Newcastle’s Lord Mayor, Councillor Nuatali Nelmes, indicated the fully-electric driverless vehicle, from French manufacturer Navya, will initially be geared towards tourists, rather than everyday users.
“We are planning for passengers to be able to take in views of the City’s harbour along the proposed 2km loop service, from Watt Street along Wharf Road to Nobbys [beach] and back, making it very appealing to tourists,” Nelmes said.
“A larger circuit will include some of Newcastle’s other beachside destinations after a couple of months.”
That would mean the 11-seater bus will parallel some of the city’s new light rail line, before extending beyond the final tram stop to fully connect to the coast. Larger buses don’t regularly follow Newcastle’s winding coastline, making additional transport options a bonus for the city’s growing tourism market.
The city’s transport operator, Keolis Downer, said the trial is being developed in accordance with state and national legislation and regulations regarding traffic and autonomous vehicles.

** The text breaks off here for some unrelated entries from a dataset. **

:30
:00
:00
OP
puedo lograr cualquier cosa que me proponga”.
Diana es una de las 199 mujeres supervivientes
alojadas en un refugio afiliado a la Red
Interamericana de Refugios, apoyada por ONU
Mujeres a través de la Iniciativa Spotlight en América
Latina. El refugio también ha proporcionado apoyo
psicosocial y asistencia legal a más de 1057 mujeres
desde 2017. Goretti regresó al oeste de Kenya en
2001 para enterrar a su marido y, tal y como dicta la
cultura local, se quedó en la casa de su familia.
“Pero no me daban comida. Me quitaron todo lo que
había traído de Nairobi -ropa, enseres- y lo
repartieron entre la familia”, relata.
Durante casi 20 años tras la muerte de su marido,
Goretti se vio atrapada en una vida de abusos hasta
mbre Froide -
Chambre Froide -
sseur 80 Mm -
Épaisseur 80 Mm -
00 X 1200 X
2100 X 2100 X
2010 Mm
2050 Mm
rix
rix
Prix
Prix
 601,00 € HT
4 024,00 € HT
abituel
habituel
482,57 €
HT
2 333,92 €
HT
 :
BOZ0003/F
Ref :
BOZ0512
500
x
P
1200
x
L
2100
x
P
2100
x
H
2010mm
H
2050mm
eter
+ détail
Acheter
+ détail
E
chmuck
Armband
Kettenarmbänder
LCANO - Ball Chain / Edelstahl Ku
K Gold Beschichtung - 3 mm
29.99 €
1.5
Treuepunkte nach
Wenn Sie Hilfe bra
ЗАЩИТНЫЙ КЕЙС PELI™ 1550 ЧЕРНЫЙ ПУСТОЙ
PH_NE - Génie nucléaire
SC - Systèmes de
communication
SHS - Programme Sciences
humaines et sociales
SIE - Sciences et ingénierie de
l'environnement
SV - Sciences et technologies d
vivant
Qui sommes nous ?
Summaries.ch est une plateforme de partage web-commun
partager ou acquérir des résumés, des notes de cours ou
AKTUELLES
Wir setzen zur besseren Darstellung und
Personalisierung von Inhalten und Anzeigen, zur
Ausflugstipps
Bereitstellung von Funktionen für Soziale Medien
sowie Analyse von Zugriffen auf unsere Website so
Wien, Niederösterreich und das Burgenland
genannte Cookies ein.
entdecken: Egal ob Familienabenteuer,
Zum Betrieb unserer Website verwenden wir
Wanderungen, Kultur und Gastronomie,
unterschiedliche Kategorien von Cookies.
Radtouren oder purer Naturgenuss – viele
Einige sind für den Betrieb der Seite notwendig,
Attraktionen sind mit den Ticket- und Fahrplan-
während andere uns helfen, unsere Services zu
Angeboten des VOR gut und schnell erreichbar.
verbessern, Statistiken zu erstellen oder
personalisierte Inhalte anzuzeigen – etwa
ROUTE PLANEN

“Over the next month, we will complete a rigorous safety testing program, on-road and off-road, to prepare the vehicle for customer services,” Keolis Downer’s New Mobilities manager Sue Wiblin said in a statement.
Despite being fully automated, the shuttle will always have a chaperone on board during the 12-month trial, who will be able to intervene and take control of the bus if required.
While the trial is set to determine how well driverless vehicles operate in the city’s mix of traffic and integrate with different public transit solutions, the City of Newcastle also indicated the tests would help gauge the public response and engagement with such services.
The trial was initially flagged in November last year, with the council saying the bus would be free for Novocastrians to use. It did not say whether that would still be the case in announcing the launch of the trial.
It also hopes to build on earlier successes in the ‘smart city’ space, including the launch of a publically-accessible internet of things (IoT) network designed to support council efficiency measures and support a nascent startup community.
“This is a major milestone for the city’s smart city journey, and I look forward to working with Transport for NSW and partners Keolis Downer on this unique opportunity to make the future of automated transport in Newcastle a reality as we transform the city into a living lab,” Nelmes added.